The major areas of non-compliance were:

  • Failure to identify a qualified person (QP) who has reviewed the information. (58% non-compliance)
  • Lack of required cautionary statements regarding preliminary economic assessments. (56%)
  • Not stating in respect of a preliminary economic assessment, that the economic viability of the mineral resources has not been demonstrated by the economic analysis. (50%)
  • Not stating whether mineral resources include or exclude mineral reserves. (50%)
  • Failure to express potential quantity and grade of exploration targets as a range and to include the required statements outlining the target limitations. (79%)
  • Disclosure of historical estimates which fails to include source, date, reliability, key assumptions and be accompanied by the required cautionary statements. (60%)
  • Failure to disclose a summary of the quality assurance program and quality control measures. (67%)
  • Failure to provide the name and location of the testing laboratory used. (71%).
  • No statement regarding verification of the data by the QP in the document containing the written disclosure. (64%)
  • Reporting only pre-tax financial results or providing no information about the tax and royalty rates for the mineral project. (63%)
  • No information about the assumed metal price used for determining the mineral estimates. (30%)
  • Not including drilling information on true widths of mineralized zones or providing results of significantly higher grade intervals enclosed in a lower grade intersection. (42%)

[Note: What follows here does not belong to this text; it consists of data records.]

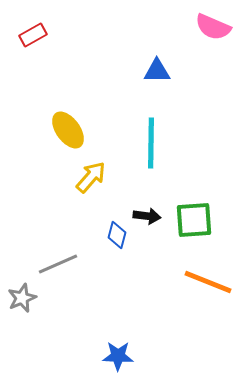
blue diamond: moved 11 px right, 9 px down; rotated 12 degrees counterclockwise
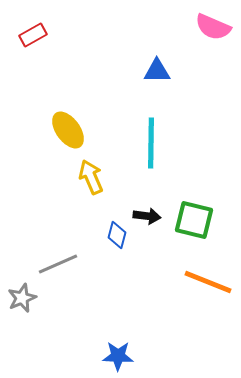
yellow arrow: rotated 64 degrees counterclockwise
green square: rotated 18 degrees clockwise
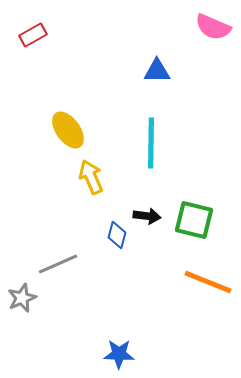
blue star: moved 1 px right, 2 px up
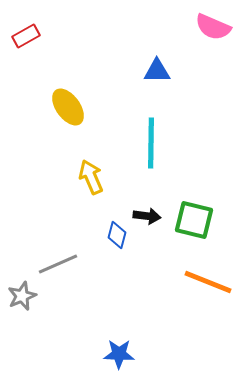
red rectangle: moved 7 px left, 1 px down
yellow ellipse: moved 23 px up
gray star: moved 2 px up
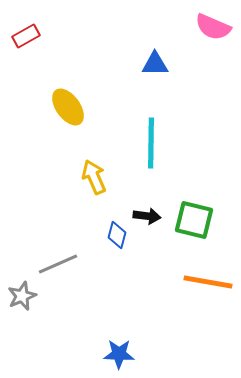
blue triangle: moved 2 px left, 7 px up
yellow arrow: moved 3 px right
orange line: rotated 12 degrees counterclockwise
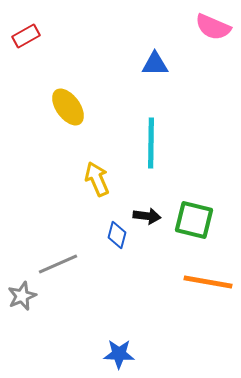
yellow arrow: moved 3 px right, 2 px down
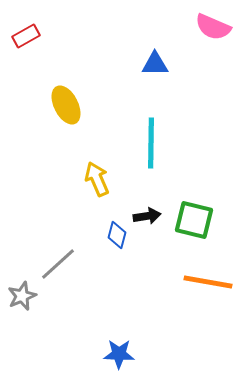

In addition, the review indicated that 54% of presentations did not comply with the requirements for forward looking information (FLI) set out in NI 51-102 and the Companion Policy to NI 43-101.

Resulting Actions

Commendably, staff resolved most areas of non-compliance with the companies by having them amend their presentations and undertake to comply in the future. However, twenty of the companies were required to issue corrective press releases and/or refile technical reports.

Conclusions

Investor presentations are now forefront on the regulators agenda when assessing compliance with NI 43-101.  Somewhat ominously, the CSA state: “We expect mining issuers to use this notice to strengthen their compliance with securities legislation and improve their disclosure to investors”. These presentations should be reviewed by counsel and QPs for compliance with NI 43-101.  Failure to do so could result in adverse consequences including:

  • Placing the issuer on the reporting issuer default list;
  • Issuing a cease trade order until the issuer corrects the deficiency; and
  • Deferral of the review of a prospectus filing until the disclosure issues are resolved.